I first heard about Michael Swanwick during last year’s WorldCon when the Iron Dragon’s Daughter was suggested by speculative fiction “pros”. A couple days later I mentioned it to a friend not knowing it’s one of his favourites. I suddenly had the hardcover in hand and if he didn’t need it back the book would probably still be waiting to be read. I read the Iron Dragon’s Daughter in May and returned it a couple weekends ago while saying I understand why he reads it fairly frequently, wants it during his year-long sabbatical, and I need to get my own copy.
In the Dickens-like techno-fantasy, a young human changeling plans to escape her life of servitude. Before flying from the dragon factory Jane needs to find certain items and master her abilities.

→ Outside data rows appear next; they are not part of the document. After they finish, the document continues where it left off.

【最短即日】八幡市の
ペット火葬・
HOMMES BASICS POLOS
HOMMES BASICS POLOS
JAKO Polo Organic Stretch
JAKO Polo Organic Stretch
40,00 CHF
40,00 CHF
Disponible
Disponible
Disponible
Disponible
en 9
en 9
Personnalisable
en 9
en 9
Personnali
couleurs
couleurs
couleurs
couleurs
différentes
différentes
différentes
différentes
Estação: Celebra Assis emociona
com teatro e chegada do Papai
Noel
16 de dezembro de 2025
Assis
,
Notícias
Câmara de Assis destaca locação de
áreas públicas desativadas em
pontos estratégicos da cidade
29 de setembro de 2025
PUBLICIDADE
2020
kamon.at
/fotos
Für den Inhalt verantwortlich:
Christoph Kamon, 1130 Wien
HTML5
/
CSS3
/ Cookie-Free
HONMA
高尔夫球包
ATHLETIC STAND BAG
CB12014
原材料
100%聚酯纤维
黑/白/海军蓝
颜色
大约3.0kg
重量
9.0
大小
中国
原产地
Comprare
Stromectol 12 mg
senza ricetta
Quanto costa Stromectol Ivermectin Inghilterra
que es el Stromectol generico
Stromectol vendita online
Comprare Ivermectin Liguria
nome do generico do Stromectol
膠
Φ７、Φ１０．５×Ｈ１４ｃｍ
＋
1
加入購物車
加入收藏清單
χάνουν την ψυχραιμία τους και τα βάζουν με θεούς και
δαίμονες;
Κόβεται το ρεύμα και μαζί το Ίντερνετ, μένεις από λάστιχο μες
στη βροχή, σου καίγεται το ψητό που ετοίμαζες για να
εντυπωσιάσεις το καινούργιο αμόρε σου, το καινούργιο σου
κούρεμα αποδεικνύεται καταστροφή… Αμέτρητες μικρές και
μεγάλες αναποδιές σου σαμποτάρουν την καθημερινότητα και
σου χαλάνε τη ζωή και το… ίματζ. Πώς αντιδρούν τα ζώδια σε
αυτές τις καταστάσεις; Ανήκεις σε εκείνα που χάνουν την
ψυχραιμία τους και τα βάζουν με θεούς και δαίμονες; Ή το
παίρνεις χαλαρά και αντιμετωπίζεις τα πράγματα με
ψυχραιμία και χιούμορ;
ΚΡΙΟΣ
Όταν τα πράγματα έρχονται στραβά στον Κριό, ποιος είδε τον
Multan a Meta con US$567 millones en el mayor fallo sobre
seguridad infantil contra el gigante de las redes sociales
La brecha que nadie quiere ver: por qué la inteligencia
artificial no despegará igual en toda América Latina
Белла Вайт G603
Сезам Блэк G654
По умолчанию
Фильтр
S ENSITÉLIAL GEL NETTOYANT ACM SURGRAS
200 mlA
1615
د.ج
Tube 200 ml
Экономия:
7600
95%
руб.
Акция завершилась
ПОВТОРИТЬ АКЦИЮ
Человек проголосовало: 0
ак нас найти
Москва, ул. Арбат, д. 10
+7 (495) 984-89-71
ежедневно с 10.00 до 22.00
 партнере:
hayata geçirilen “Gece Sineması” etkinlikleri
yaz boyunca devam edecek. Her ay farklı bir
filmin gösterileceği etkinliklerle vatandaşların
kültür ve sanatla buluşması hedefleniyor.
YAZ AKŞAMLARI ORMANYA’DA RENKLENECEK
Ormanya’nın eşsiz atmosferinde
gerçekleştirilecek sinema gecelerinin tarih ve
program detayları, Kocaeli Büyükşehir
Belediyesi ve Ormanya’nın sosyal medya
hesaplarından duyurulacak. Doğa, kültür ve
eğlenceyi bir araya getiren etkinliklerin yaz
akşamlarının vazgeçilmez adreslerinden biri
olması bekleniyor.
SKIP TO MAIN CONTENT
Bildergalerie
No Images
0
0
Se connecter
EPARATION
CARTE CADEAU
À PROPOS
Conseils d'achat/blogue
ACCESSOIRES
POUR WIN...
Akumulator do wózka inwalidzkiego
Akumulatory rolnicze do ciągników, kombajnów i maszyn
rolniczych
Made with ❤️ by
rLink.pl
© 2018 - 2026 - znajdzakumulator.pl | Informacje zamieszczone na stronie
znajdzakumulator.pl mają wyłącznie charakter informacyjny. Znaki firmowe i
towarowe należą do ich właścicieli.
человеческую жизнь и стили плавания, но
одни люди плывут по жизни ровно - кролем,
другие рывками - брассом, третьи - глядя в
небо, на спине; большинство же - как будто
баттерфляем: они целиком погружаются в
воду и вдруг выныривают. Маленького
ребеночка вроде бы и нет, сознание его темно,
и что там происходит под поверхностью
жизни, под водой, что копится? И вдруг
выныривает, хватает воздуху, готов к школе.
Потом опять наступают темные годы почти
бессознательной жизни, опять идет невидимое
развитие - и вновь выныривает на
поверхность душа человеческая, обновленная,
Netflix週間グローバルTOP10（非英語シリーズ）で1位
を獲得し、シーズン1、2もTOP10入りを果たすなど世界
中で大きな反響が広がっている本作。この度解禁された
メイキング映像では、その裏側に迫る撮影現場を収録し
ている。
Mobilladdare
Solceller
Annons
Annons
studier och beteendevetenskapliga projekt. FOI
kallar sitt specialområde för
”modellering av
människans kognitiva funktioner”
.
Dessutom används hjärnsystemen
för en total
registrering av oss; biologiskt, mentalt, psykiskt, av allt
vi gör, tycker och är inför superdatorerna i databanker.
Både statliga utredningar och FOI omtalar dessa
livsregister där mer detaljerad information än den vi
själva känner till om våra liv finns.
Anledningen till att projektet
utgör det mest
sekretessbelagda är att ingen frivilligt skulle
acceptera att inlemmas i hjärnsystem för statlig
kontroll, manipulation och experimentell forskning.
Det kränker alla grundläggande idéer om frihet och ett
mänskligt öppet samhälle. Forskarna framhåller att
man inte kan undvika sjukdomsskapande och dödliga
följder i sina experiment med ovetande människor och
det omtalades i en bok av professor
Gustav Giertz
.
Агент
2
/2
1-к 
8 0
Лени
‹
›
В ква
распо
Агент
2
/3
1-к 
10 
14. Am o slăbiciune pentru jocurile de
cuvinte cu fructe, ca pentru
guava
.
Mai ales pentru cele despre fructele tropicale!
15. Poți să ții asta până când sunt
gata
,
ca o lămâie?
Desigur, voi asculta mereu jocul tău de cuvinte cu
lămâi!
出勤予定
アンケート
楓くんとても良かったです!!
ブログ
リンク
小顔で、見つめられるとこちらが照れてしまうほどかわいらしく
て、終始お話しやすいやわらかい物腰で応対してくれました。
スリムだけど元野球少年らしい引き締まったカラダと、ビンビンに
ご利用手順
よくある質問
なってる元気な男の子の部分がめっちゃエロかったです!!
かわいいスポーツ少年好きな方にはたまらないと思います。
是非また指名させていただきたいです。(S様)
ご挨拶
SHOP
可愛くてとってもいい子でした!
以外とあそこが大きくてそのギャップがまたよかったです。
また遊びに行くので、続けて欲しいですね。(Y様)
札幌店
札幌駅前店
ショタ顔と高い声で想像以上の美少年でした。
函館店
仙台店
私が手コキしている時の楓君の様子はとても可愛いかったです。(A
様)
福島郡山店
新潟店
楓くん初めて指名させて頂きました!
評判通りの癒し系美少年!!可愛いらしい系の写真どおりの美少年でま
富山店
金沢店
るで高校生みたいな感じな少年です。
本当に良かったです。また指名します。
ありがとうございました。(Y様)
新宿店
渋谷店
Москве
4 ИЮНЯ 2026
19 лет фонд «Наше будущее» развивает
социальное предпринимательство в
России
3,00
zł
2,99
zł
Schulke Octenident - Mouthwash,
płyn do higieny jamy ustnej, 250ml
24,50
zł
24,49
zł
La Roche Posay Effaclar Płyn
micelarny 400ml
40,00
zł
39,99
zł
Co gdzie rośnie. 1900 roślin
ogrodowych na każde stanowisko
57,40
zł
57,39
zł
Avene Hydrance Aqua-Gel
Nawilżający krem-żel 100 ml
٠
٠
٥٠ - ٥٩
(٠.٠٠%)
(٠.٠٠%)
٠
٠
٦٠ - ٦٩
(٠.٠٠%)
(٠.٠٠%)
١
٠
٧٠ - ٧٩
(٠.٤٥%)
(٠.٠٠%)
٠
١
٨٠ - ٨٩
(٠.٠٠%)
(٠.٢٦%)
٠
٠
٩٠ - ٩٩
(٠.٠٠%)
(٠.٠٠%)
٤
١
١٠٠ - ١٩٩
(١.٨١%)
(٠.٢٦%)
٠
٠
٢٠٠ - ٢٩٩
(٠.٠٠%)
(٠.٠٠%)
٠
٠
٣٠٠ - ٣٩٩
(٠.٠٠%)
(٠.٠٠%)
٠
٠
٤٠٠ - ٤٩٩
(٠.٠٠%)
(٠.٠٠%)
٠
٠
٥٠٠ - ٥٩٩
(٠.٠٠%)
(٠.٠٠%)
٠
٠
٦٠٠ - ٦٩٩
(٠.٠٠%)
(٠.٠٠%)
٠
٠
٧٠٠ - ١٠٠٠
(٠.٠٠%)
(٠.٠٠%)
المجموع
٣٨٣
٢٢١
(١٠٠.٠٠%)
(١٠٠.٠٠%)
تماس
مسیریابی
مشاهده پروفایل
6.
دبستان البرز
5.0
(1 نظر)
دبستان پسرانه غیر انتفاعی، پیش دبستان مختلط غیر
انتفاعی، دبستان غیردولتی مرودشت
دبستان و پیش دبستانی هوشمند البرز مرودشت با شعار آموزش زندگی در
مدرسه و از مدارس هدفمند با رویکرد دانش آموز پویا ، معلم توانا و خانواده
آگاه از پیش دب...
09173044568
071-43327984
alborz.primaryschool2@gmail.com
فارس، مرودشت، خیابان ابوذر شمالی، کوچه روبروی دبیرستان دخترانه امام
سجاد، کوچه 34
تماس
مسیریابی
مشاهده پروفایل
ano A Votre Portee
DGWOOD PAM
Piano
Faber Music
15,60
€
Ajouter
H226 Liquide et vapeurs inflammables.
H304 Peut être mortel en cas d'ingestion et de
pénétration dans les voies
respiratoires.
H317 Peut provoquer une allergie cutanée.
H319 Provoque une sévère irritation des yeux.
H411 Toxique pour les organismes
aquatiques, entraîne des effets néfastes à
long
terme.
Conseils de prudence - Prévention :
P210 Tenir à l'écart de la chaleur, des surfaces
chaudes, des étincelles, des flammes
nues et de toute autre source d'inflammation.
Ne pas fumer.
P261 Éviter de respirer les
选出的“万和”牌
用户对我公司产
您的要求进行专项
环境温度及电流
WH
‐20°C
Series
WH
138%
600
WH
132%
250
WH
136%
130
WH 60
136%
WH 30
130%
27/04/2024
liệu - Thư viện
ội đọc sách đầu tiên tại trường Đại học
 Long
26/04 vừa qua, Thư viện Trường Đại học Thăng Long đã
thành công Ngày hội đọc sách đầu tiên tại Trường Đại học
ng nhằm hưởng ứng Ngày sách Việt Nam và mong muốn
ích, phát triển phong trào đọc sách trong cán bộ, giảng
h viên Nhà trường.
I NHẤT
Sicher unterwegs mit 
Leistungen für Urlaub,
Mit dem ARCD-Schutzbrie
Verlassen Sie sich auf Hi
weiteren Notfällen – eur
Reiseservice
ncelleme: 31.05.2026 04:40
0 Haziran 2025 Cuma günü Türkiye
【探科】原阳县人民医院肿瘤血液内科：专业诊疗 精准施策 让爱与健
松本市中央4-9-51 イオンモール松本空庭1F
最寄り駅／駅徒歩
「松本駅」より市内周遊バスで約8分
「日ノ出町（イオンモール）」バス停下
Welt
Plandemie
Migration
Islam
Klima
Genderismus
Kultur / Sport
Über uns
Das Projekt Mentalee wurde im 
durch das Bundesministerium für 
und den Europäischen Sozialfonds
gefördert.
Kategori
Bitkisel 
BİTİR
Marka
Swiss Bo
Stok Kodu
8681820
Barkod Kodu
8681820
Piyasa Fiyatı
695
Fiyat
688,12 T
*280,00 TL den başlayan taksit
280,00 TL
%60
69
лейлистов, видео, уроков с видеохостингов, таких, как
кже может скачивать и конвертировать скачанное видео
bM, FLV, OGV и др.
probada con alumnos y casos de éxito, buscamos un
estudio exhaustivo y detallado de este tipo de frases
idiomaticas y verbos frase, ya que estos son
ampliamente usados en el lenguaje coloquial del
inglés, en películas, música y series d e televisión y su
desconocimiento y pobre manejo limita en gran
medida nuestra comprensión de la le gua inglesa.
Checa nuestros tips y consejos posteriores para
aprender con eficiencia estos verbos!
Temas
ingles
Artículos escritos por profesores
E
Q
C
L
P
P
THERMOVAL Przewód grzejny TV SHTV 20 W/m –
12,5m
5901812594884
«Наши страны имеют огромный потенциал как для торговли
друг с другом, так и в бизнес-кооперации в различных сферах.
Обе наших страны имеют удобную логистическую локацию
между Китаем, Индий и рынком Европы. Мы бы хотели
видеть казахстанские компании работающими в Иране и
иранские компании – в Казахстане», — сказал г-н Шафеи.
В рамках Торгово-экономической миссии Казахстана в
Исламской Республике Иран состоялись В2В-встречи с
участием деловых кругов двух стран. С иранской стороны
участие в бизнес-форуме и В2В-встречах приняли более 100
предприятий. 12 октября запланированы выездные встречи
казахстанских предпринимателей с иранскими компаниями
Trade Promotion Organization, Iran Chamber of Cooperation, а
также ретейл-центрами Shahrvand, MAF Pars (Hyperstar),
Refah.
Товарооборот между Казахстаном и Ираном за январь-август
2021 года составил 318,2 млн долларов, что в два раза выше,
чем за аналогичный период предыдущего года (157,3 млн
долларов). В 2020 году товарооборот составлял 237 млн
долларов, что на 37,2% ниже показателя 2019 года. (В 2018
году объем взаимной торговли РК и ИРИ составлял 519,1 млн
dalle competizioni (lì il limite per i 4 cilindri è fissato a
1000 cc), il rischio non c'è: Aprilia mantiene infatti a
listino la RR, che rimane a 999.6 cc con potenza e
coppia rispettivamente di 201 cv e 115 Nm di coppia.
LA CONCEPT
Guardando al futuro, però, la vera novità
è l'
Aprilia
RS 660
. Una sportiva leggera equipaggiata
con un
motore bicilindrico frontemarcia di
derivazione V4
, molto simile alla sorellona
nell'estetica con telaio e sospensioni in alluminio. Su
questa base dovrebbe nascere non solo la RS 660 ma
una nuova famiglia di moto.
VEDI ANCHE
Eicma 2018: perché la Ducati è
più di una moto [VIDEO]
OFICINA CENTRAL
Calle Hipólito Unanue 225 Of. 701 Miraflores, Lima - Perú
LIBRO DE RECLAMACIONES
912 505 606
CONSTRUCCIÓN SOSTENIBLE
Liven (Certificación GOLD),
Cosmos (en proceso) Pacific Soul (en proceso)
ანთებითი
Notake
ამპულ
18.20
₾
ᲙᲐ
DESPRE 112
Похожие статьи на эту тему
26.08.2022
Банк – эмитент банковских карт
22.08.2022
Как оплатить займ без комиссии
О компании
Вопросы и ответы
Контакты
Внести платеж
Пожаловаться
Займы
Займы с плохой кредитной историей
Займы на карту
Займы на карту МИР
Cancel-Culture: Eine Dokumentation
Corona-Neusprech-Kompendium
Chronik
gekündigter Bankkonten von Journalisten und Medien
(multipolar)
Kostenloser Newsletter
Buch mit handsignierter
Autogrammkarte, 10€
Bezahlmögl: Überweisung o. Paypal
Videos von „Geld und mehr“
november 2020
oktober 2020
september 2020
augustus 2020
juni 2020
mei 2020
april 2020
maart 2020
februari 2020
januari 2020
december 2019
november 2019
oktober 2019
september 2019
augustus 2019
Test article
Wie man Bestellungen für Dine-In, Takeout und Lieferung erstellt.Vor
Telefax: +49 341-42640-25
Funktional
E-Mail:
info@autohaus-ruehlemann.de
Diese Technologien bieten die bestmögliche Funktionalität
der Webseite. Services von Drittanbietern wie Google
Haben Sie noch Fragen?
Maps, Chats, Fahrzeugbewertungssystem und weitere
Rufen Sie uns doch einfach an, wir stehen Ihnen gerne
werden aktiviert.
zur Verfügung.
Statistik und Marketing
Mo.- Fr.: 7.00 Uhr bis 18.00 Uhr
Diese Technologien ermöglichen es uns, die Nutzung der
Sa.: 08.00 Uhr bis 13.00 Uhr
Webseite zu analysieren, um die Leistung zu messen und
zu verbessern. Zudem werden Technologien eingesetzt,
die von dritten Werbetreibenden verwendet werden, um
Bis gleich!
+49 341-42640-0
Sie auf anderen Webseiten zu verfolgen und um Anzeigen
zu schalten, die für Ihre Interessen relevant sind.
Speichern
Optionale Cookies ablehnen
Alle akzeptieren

Jane then feels her way through life’s ups and downs in a world that is as cold and hard as an iron dragon.
“There is a logic to the shapes of lives and relationships, and that logic is embedded in the stuff of existence. The lover does not awake one morning convinced he would rather be an engineer. The CEO does not surrender wealth. Or if he does, he will find it easier to give up everything, find a cave in the mountains and become a philosopher than to simply downscale his life-style. You see? We are all of us living stories that on some deep level give us satisfaction. If we are unhappy with our stories, that is not enough to free us away from them. We must find other stories that flow naturally from those we have been living” (Grammar is the queen of sciences, pg 131).
That saying about how it’s the journey that counts comes to mind. The ending was completely unexpected, or maybe I had a vague idea but was too caught up in the twists and turns to give it much thought. The first part of the story goes from A to B while the second part zig-zags and cross-cuts. Some may be turned off by the disjointed configuration but it works. Like Jane, the reader is kept off balance and unsure of what’s going to happen next.
Swanwick crafted a unique fairy tale with a colorful cast of elves, dwarves, and other fantasy regulars. In some ways they’re archetypal, but in others they aren’t. I didn’t find it annoying because again, it works. The tiny ant-like creatures were fascinating, in part because of their community but more so because of their role in the story. The Iron Dragon’s Daughter is a far cry from the “happily ever after” stories and so is refreshingly reminiscent of the Grimm brothers. The vivid imagery of darker subjects also brings to mind Catherynne Valente.
A central image is the möbius strip, which like the sought after Spiral Castle “folds in upon itself. This recursive complexity extends through at least thirteen dimensions”. Summarizing the main theme, one of Jane’s professors says:
“The world may be perceived in three states, which states may often seem to be a cross-purposes with each other…That which a child sees, in which bread is bread and wine is wine. The second state is consensus reality, that state of conventions by which we agree that bread is a meal and wine is camaraderie. The third is the examined state, that with which our colleagues in the Schools of Sorcery deal, the interplay of forces which they hold to be the ultimate reality. Yet let us ask ourselves, what lies beyond them all? What is the true state of what we might call hyperreality?” (246)
Similarly, there’s more to Swanwick’s fairy tale than meets the eye. A layer will be peeled back and something new revealed with each read. I needfully want my own copy so I can dissect it at my leisure without having to give it back.
The sci-fi/urban fantasy is grim, gripping, and I couldn’t put it down so read its 424 pages in 4 days, also wrapping up my reading for the Sci-fi Challenge. The Iron Dragon’s Daughter may be my first book by Swanwick, but it won’t be the last. It’s one of my best reads so far this year, but isn’t for everyone. I highly recommend it for those who like adult fairy tales and don’t mind seemingly disjointed storytelling, but feel a word of caution is in order for those who don’t like sexual activity in books. There’s not a lot nor is it gratuitous, but it is present here and there.
I’m looking forward to reading Swanwick’s “Five British Dinosaurs” in Year’s Best Fantasy 3 from Eos Books. If you’ve read the Iron Dragon’s Daughter or anything else by Swanwick what did you think? If you’re participating in the Sci-fi Challenge, how’s it going?